One virtue which has been an ever-elusive scarlet thread in my life is authenticity. I find that putting on a metaphorical outward mask of what I am willing to let the world see is deeply unsatisfying, yet my deeply rooted self-loathing made me believe that it was necessary. “What do you have to say, anyway?” growled my inner judgy voice.
Pretending to be perfect and pious was all I knew how to do, and I was very very good at it. Until babies. The façade started to slip when I had babies. There was no way, when I was suddenly on-call 24/7 that I could keep up the Little Miss Perfect Act any longer.
I discovered that it’s way easier to love myself when I’m not holding myself to the perfection standard. Before, when I was always falling short of my goal of perfection, I was constantly berating myself. Now, when everything falls apart, if I can stand in front of a mirror, look myself in the eye and say, “You did everything you could,” I feel more satisfaction than I ever did from chasing perfection.
Being a frank-talker isn’t given to everyone
I was recently chit-chatting with a lady I barely knew who mentioned that her father-in-law had come to live with her. With authenticity which surprised even me, I said, “That must be awful. I am just too selfish a person to ever open my home like that.” She melted into tears, and naturally I was sure I had said exactly the wrong thing.
As it turned out, her tears weren’t because living with her father-in-law was awful. Her tears, I found out, were because it felt really good for her to actually hear someone else say that it was awful. She was so busy trying to make it work, trying to get along with her husband (against whom she had a grudge) who had insisted on them taking in her father-in-law, trying to get her kids to school…trying to make it look effortless that she had not allowed herself the slip of the mask to say, not even once, “This really sucks.”
The phrases that form who we are
I was raised with the mantra, “If you can’t say something nice, don’t say anything at all.” This may make me a good guest in your home, it may make me a great employee who never complains, but I also never learned how to actually speak my mind out loud. Oh, in my mind I can give a grand discourse. But I cannot actually, with my voice, pronounce my dissatisfaction with someone or with something someone has done for me.
The corollary to the above mantra is, “Always look on the bright side.” This is equally disingenuous. For years I was the silver lining gal. Being in a conversation with me meant I would try to solve your problem for you, or want to minimize your problem by telling you to look at the bright side. What I wasn’t doing was actually listening to you. I was uncomfortable with your discomfort. I deflected with positivity.
The discovery that I can speak my mind and address situations I don’t like only came when I had children whose behavior is not always angelic (sometimes downright scalawagish, if I may say so.) I have been forced to learn to not couch requests in language like “If you could (throw that boogery kleenex in the garbage)” and just say, “Please put your kleenex in the garbage.

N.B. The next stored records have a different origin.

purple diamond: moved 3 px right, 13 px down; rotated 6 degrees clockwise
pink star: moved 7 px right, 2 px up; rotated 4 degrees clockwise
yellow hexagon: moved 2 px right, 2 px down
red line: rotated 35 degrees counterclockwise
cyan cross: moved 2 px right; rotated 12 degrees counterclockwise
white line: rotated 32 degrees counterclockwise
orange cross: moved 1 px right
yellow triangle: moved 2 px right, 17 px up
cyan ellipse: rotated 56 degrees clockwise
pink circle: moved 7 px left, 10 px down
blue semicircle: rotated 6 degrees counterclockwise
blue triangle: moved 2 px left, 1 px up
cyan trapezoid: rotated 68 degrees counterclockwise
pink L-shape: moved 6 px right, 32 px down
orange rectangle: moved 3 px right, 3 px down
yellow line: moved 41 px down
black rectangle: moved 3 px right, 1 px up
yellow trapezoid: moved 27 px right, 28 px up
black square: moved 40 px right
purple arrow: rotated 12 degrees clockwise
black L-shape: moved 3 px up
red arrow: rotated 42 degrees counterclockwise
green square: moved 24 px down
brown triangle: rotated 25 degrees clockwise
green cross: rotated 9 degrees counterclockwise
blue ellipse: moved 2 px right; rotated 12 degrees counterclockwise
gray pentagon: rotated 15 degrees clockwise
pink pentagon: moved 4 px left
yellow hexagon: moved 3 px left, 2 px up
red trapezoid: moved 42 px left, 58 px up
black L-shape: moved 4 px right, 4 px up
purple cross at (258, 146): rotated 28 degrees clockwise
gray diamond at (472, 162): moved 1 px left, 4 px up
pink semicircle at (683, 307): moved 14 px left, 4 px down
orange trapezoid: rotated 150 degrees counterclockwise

They may be awkward sometimes, but for the most part, I admire people who speak their minds. They aren’t wearing kid gloves all the time, afraid of hurting someone’s feelings. They aren’t afraid of the discomfort they will create. They don’t take it personally.
To grow in Gravitas means growing in authenticity
I have never, until very recently, spoken out loud about any of the struggles (selfishness, discontent, covetousness, self-loathing…) that I share with you here in this blog. Although I have been chipping away at my struggles quietly, it was still whisper-quiet in my real-life world.
What I have found is that there is great freedom in admitting my imperfection. I find that, by putting the thoughts into words here, I am better equipped for authenticity in real life. More of those positive mental pathways getting created, I guess. I want to be a safe person to admit faults to because I have learned to admit mine first.
For that, I am so very thankful. Yet again, who knew that a blog started to just track my New Years Resolution would help me start cracking the shell on some of the crustier parts of my soul?